Ok, I am done venting. I know I am over reacting and probably over identifying. The thing is, I love him. I hate to see him frustrated and miserable when I know that generally he's a happy little man. I want you to see him as I do, but I can't make him give you that. That is something you need to earn by being his friend.

P.S. If you could throw me a bone every once and a while, I would appreciate it. Tell me about his progress and his strong points. Believe me, I know the negatives by heart.

Friday, May 28, 2010

Louder Than Words by Jenny McCarthy

I am presently reading Louder than Words by Jenny McCarthy. What a read! It grabbed my attention and held it there all day. I could relate to a lot of what she went through with her son Evan, and finding out that he was autistic. During my read, the mail carrier came with the days mail, and I noted a large envelope. It was the evaluation from the child psychologist. That was timed perfectly I say. I read through the report and everything was in order. I was comforted that the psychologist noted Andrew's desire to communicate, and his search for attention.

In the last year, Andrew has had regular visits with Occupational, Speech, Feeding, and Physical Therapists. One of the most frustrating parts of this was Andrew's inability to perform on demand. I would tell the therapist "He did this.. " or "He said that...." but of course, Andrew would not repeat it for the therapist. Because they didn't see it or hear it, it couldn't be recognized in their evaluation.

She saw Andrew as I see him, and it just so happens that he fits the diagnosis of PDD-NOS. Still a little hard for me to digest, but I will get there.

Tuesday, May 25, 2010

Diagnosis

One day, I watched my child as he smiled so brightly, and wondered, "Is there such as thing as being too happy?". So complacent in the world around him, we often called him "Happy Gilmore" because he was always smiling.

Autism (Pervasive Developmental Disorder to be more specific) a word that I dreaded, a diagnosis I feared, realized just a few weeks ago. Andrew was my easy child. There were signs though. I didn't want to see them. I wanted to believe his prematurity was behind his immature behavior. None the less, it became strikingly obvious, that there was something wrong.

In response to excitement, usually over a rotating or suspended object, Andrew would bang his feet on the floor, clench his fists. He had an open mouth posturing that looked like it was painful. He babbled but never spoke with intention. Words like Momma, Dadda, Nanna, would slip from his lips, but never made the connection to an intended person.

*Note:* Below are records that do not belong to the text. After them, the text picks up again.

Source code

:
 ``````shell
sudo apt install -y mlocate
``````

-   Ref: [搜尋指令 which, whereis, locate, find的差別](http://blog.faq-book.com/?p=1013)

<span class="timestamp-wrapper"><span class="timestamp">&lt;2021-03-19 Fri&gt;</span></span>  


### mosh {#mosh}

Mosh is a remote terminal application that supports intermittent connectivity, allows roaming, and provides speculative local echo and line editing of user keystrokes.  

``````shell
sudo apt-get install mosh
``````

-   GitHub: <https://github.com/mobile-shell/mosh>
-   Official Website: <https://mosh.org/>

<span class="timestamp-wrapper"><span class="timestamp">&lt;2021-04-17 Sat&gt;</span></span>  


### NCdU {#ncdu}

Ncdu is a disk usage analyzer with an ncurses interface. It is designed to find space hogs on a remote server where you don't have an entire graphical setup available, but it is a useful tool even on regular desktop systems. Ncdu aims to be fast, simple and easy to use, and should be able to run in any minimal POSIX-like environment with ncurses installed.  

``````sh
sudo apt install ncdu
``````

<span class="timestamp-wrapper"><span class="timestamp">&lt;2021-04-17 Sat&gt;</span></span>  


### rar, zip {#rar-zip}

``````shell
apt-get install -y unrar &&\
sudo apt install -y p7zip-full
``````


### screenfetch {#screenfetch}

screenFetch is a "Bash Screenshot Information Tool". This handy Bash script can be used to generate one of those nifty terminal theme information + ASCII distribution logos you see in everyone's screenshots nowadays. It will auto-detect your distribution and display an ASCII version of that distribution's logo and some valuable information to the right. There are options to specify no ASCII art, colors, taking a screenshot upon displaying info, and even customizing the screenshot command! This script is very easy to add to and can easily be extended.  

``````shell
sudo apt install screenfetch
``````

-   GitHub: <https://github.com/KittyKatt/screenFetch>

Prior to this diagnosis, he was receiving Early Intervention due to global delays. He had feeding therapy, occupational therapy, speech therapy and physical therapy. Andrew was over-toned, tactile defensive, needing sensory input and at the same time, desensitization. At 18 months he took his first steps, and now at 2 we venture into the spectrum.

Spectrum, what a fitting word for this disability. Not only does it describe the disability, but it also describes the emotions I, as a parent am going through. Prior to the diagnosis, I was defensive at the mere mention of a possible diagnosis of Autism. Upon getting the diagnosis, I was heartbroken, and depressed. Currently, I am somewhere between denial and acceptance.

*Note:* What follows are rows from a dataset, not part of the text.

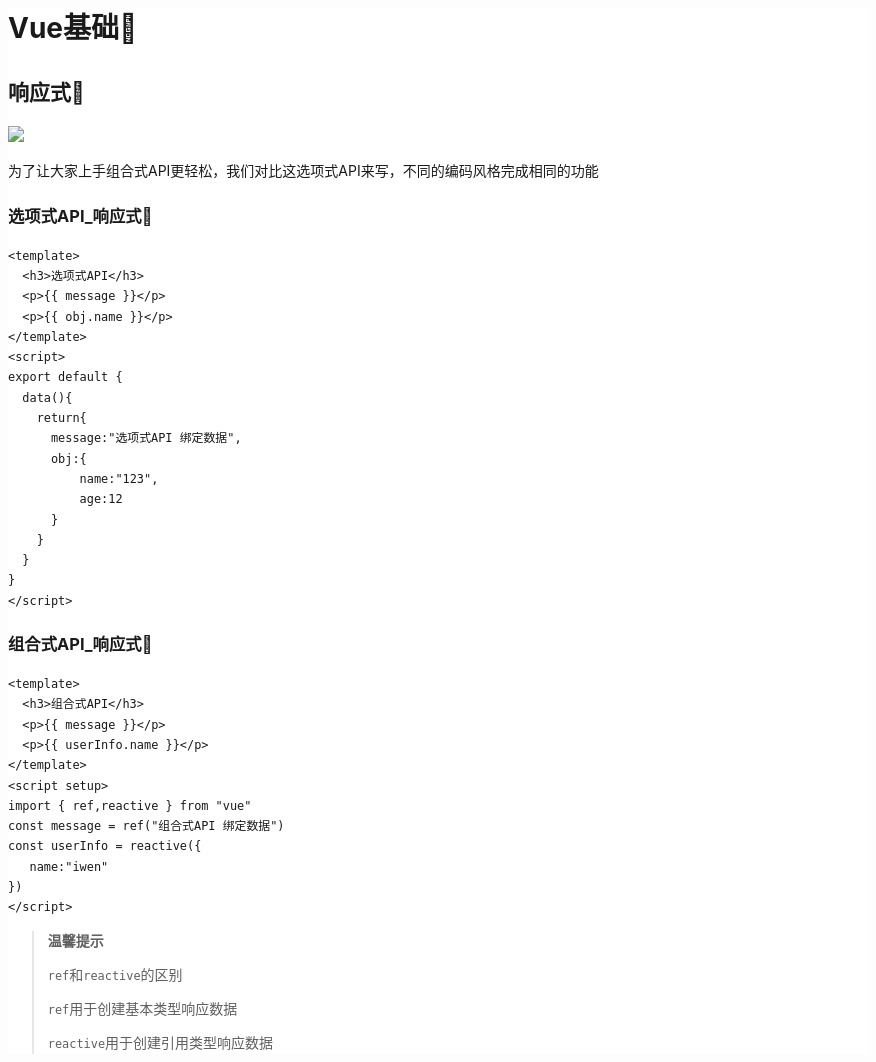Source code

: # Vue基础:tada:  

## 响应式:gem:

![](./../../../.vuepress/public/images/vue/vue6.png)

为了让大家上手组合式API更轻松，我们对比这选项式API来写，不同的编码风格完成相同的功能

### 选项式API_响应式:ghost:

```vue
<template>
  <h3>选项式API</h3>
  <p>{{ message }}</p>
  <p>{{ obj.name }}</p>
</template>
<script>
export default {
  data(){
    return{
      message:"选项式API 绑定数据",
      obj:{
          name:"123",
          age:12
	  }
    }
  }
}  
</script>
```

### 组合式API_响应式:ghost:

```vue
<template>
  <h3>组合式API</h3>
  <p>{{ message }}</p>
  <p>{{ userInfo.name }}</p>
</template>
<script setup>
import { ref,reactive } from "vue"
const message = ref("组合式API 绑定数据")
const userInfo = reactive({
   name:"iwen"
})
</script>
```

> **温馨提示**
>
> `ref`和`reactive`的区别
>
> `ref`用于创建基本类型响应数据
>
> `reactive`用于创建引用类型响应数据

How can this loving little boy be autistic? He smiles and claps his hands when he is happy to see someone walk into the room. He runs to me and gives me big hugs. Andrew pursues attention and company. He will bring toys to you in hopes that you will play. He used to cry because Elmo sang what sounded like a sad song. He interacts with other children. This is not what I think of when contemplating Autism.

Then there are the times when we have difficulty getting his attention. He never really consistently responded to his name (another sign). If he is watching t.v., or involved in something, he does tune the rest of the world out. Then of course, there is the "stimming" behavior. His stimming, seems to be a response to excitement, and not a need for stimulation. I guess I really don't understand this fully, but yes, its an autistic trait.

I need to understand. My mind needs to grasp this but its such a vague, and yet encompassing disorder. This is going to be one hell of a Journey!